Lately, a few unanswered questions have been rolling around in my head, flaring whenever I sit down to write. They’re as persistent and loud as my children banging on my locked bathroom door, and their redundant, mental interrogations are almost enough to make me wave the white flag of surrender.

“What is the point of writing?” they demand. “Why are you wasting your time?”

It’s taken me a while, but I think I finally have the answer.

This afternoon, I sat outside Target, seething and trying to wait out Grayson’s raging fit over absolutely nothing. I pretended not to notice everyone’s curious stares and attempted to appear like a kind, patient mother, all the while wrestling with my not-so-kind and not-so-patient thoughts.
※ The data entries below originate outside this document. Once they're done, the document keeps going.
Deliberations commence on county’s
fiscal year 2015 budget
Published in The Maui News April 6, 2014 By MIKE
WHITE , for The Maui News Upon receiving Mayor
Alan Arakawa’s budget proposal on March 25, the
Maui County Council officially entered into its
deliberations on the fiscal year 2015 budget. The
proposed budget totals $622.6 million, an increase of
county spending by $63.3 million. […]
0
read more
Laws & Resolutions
I couldn’t go into the store or get him to the car, so I just sat on the wall outside of Target and tried to befriend my anger and embarrassment.

Upon further reflection, I realize how many “outsides” I’ve frequented over the course of Grayson’s short lifetime—the outsides of churches, schools, restaurants, grocery stores, always at the ends of football fields, perpetually closest to the exit doors at basketball games. I’ve not made friends with other parents or adults because I know I’d never be able to sustain conversations. I don’t talk on the phone unless Grayson is in bed, and I try to go to the fewest places possible when he’s in tow.

I do not say this to complain or out of self-pity; rather, these reflections have helped me answer my petulant questions.

I write because, for the first time in literally ten years, I can connect with the “outside world.”  I feel normal—human—like it’s possible to travel beyond the confines of our home. Writing makes it possible to share protracted ideas with other adults and to read their written responses. I write because, like a woman emerging from Plato’s allegorical cave from darkness into light, my thick tongue finds it easier to write than to speak.  I write because it is something that I can genuinely, albeit meagerly, offer back to the world. I write to leave a paper trail so that if anything ever happens to me, my children will understand my thoughts and my heart. Lastly, I write for myself. When I write, time stops, and my world grows small. It’s like reconnecting with a long-lost friend—one I’d forgotten how much I love.

So, to anyone who has taken the time to read words and especially to comment, thank you. Thank you for helping me not feel so isolated. Thank you for allowing me the gift of your thoughts and responses. You will never know how much it all means.